Bug: `typing_extensions.Generic` not support `TypeVar` defaults
Work MRE.
Setup
>> python version: 3.13.5 (main, Jun 21 2025, 09:35:00) [GCC 15.1.1 20250425]
MRE
from typing import TypeVar, Generic, get_args
R = TypeVar("R")
T = TypeVar("T", default=int)
class A(Generic[R, T]):
pass
assert get_args(A[str]) == (str, int)
Not work MRE.
Setup
>> python version: 3.10.17 (main, Apr 9 2025, 04:03:39) [Clang 20.1.0 ]
>> uv pip show typing-extensions
Name: typing-extensions
Version: 4.15.0
MRE
from typing_extensions import TypeVar, Generic, get_args
R = TypeVar("R")
T = TypeVar("T", default=int)
class A(Generic[R, T]):
pass
assert get_args(A[str]) == (str,)
The assertions you listed differ in both cases. I would think one wants the same code in both cases? (str, int) is the current behavior on Python 3.13 / 3.14.
Under typing_extensions 4.14.1 it returns only (str,) with 4.15.0 it also returns the default value similar to 3.13 typing.
To my knowledge it is the intended behavior to get the all arguments get_args with defaults substituted in.
This only seems to affect typing_extensions on Python 3.9 and 3.10. This script:
from typing_extensions import TypeVar, Generic, get_args
R = TypeVar("R")
T = TypeVar("T", default=int)
class A(Generic[R, T]): ...
print(f"{get_args(A[str])=} {A[str].__args__=}")
produces:
$ uv run --python 3.11 temp.py
get_args(A[str])=(<class 'str'>, <class 'int'>) A[str].__args__=(<class 'str'>, <class 'int'>)

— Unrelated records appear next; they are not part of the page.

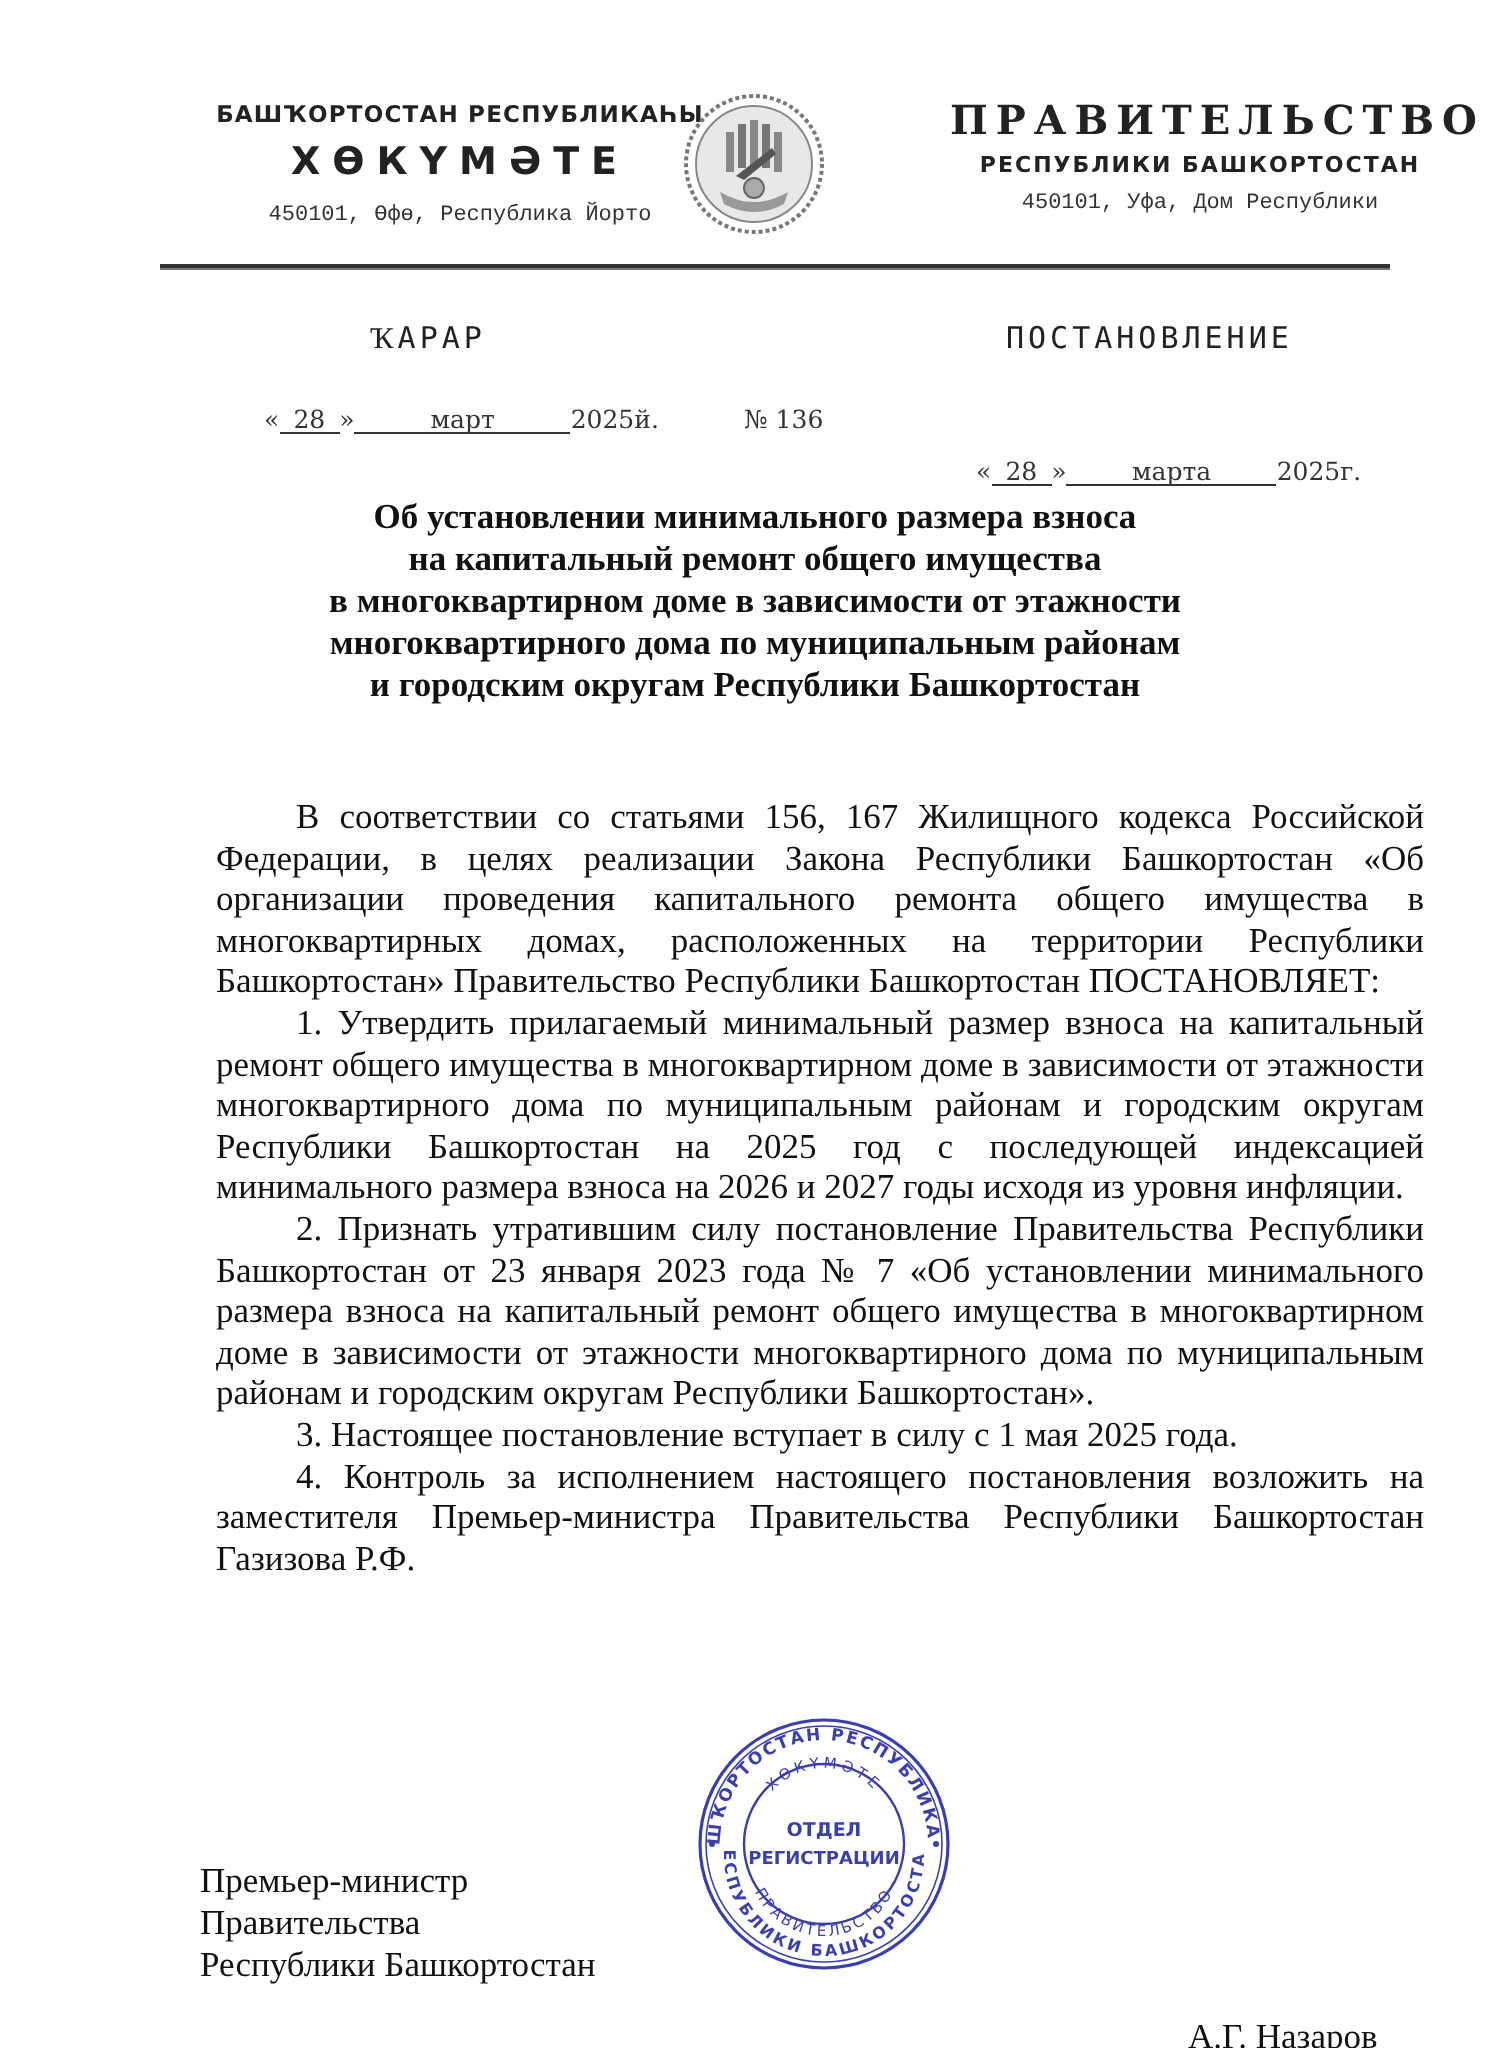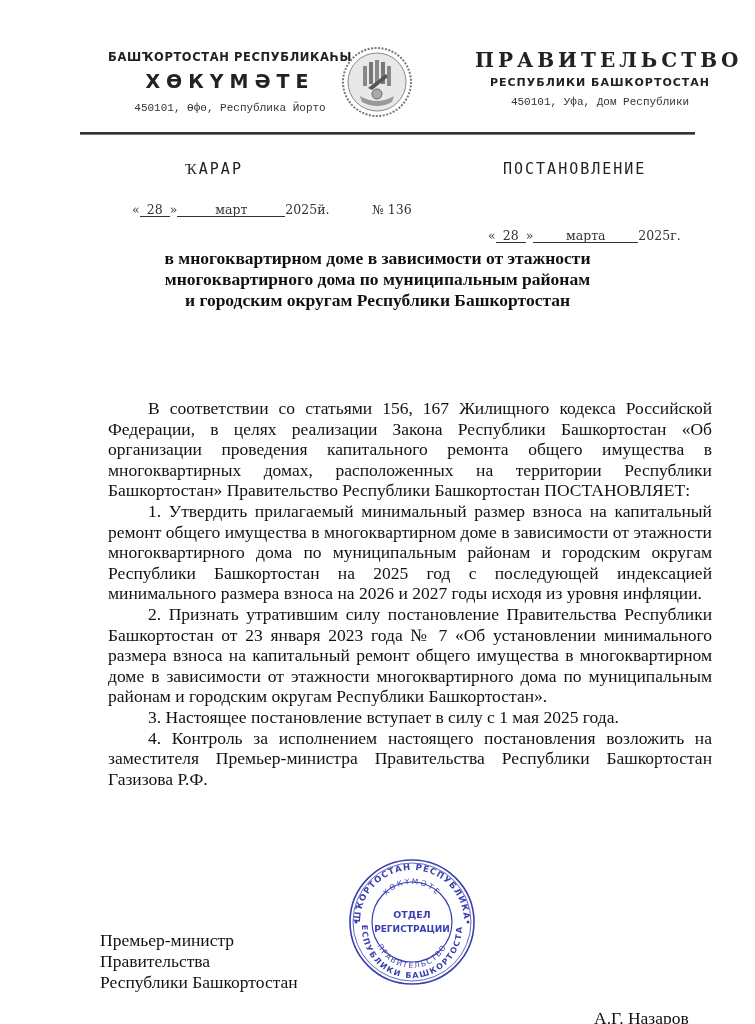--- a/index.html
+++ b/index.html
@@ -78,20 +78,22 @@
 
 <div class="dateline date-left">
   <span>«</span><span class="u" style="width:30px">28</span><span>»</span><span class="u" style="width:108px">март</span><span>2025</span><span>й.</span>
 </div>
 <div class="docnum">№ 136</div>
 <div class="dateline date-right">
   <span>«</span><span class="u" style="width:30px">28</span><span>»</span><span class="u" style="width:105px">марта</span><span>2025</span><span>г.</span>
 </div>
 
 <div class="title">
+  <div>Об установлении минимального размера взноса</div>
+  <div>на капитальный ремонт общего имущества</div>
   <div>в многоквартирном доме в зависимости от этажности</div>
   <div>многоквартирного дома по муниципальным районам</div>
   <div>и городским округам Республики Башкортостан</div>
 </div>
 
 <div class="body">
   <p>В соответствии со статьями 156, 167 Жилищного кодекса Российской Федерации, в целях реализации Закона Республики Башкортостан «Об организации проведения капитального ремонта общего имущества в многоквартирных домах, расположенных на территории Республики Башкортостан» Правительство Республики Башкортостан ПОСТАНОВЛЯЕТ:</p>
   <p class="item">1. Утвердить прилагаемый минимальный размер взноса на капитальный ремонт общего имущества в многоквартирном доме в зависимости от этажности многоквартирного дома по муниципальным районам и городским округам Республики Башкортостан на 2025 год с последующей индексацией минимального размера взноса на 2026 и 2027 годы исходя из уровня инфляции.</p>
   <p class="item">2. Признать утратившим силу постановление Правительства Республики Башкортостан от 23 января 2023 года № 7 «Об установлении минимального размера взноса на капитальный ремонт общего имущества в многоквартирном доме в зависимости от этажности многоквартирного дома по муниципальным районам и городским округам Республики Башкортостан».</p>
   <p class="item">3. Настоящее постановление вступает в силу с 1 мая 2025 года.</p>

$ uv run --python 3.10 temp.py
get_args(A[str])=(<class 'str'>,) A[str].__args__=(<class 'str'>,)
Based on a cursor look with a debugger, the behavior difference comes from inside Generic.__class_getitem__. Fixing this might require monkey patching it on Python 3.9 & 3.10
I think we don't need monkey pathing here. It is enough to write your own Generic object that will be able to use TypeVar defaults
At the moment, typing_extensions uses the mechanism of re-exporting the Generic class from the original typing package
Is there any news on this bug? Should I send a pull request with a bug fix?
MRE with the new generics syntax:
# temp.py
from typing_extensions import get_args
class Foo[T = str]:
x: T
f = Foo()
try:
reveal_type(f.x)
except NameError:
pass
print(get_args(f))
$ mypy temp.py
temp.py:9: note: Revealed type is "builtins.str"

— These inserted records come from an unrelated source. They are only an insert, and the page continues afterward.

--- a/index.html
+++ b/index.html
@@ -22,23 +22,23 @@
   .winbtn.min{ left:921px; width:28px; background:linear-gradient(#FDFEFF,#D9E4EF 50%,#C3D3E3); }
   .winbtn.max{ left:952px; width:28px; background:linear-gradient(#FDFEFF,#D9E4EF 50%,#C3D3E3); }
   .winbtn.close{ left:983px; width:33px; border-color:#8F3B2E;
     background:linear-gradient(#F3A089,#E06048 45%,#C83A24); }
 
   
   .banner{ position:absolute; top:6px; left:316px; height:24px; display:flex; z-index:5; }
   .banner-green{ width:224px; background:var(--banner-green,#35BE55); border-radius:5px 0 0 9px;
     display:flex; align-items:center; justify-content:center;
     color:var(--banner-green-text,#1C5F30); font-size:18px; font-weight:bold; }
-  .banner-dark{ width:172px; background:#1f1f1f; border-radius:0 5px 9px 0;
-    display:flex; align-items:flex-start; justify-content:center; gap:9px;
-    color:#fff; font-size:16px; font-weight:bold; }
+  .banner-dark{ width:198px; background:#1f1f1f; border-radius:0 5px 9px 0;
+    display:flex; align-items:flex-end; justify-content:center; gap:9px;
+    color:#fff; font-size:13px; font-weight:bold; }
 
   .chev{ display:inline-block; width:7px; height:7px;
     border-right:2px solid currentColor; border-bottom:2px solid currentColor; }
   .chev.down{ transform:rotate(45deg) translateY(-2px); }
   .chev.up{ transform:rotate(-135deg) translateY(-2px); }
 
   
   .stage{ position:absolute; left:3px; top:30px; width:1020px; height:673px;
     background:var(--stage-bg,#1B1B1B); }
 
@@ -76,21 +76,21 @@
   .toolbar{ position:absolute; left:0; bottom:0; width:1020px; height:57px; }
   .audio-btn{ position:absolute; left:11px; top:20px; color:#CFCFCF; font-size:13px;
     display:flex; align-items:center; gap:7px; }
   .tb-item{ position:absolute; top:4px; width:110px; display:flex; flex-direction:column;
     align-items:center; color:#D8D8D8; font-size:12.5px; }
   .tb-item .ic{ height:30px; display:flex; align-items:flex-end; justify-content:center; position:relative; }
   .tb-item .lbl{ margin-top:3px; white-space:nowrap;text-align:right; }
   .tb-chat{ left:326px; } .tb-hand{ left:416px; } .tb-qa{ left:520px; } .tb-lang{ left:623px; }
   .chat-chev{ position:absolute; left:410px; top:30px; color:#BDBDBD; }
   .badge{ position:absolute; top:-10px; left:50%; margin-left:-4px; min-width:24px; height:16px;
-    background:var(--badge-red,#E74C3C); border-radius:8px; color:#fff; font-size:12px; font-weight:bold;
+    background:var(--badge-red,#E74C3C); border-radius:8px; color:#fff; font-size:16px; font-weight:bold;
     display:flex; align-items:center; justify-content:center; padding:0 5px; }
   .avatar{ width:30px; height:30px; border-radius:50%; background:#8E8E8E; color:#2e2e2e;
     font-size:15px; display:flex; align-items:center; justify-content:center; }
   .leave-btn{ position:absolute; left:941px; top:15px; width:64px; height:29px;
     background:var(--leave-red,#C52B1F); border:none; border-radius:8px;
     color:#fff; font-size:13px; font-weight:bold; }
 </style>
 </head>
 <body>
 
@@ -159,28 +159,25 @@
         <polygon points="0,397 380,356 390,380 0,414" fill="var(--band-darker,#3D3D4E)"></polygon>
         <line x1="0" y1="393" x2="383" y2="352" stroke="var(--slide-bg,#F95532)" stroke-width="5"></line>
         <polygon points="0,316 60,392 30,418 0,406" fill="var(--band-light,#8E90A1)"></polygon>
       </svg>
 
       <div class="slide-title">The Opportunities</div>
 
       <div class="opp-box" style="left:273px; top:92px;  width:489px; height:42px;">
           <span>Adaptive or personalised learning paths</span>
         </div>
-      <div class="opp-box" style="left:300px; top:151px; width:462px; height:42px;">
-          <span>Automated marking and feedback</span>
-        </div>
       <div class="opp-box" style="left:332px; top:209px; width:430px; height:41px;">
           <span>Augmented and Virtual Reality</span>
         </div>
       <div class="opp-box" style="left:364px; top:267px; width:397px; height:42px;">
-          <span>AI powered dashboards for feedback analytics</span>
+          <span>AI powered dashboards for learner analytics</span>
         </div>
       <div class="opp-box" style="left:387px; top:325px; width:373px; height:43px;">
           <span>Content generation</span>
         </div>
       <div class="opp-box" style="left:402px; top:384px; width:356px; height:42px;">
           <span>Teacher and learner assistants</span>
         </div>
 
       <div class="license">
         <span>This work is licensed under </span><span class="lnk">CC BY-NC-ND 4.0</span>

Success: no issues found in 1 source file
$ python temp.py
()
@jacksonthall22 that's unrelated (your example doesn't involve typing-extensions). You need to call get_args() on the class, not an instance.
@IvanKirpichnikov PRs welcome! We'll have to see how invasive the fix is; it only affects 3.9 (which is about to go EOL) and 3.10 (which is also getting towards the end of its support).
@IvanKirpichnikov PRs welcome! We'll have to see how invasive the fix is; it only affects 3.9 (which is about to go EOL) and 3.10 (which is also getting towards the end of its support).
I didn't understand the argument about 3.10. Type var defaults appeared in 3.13. That is, you need to make your typing_extensions.Generic to EOL 3.13. No?
If I understand the previous discussion correctly, this bug appears only in 3.9 and 3.10. If it instead appears up to 3.12, that does make it more important to fix.
It appears on versions <3.13(that is 3.10, 3.11, 3.12) because typing_extensions.Generic is literally typing.Generic
I think this option is critical because it requires working with default value options in input extensions.
On Python 3.11 and 3.12 with typing-extensions, get_args() returns the same thing as on 3.13+ with typing (as @brianschubert reported a few comments up). If you think something is still wrong on 3.11 and 3.12, please report exactly what you expect to happen and what is happening instead.
because typing_extensions.Generic is literally typing.Generic
That's an implementation detail; we don't necessarily have to duplicate Generic itself to solve this issue. We care only about the publicly visible behavior.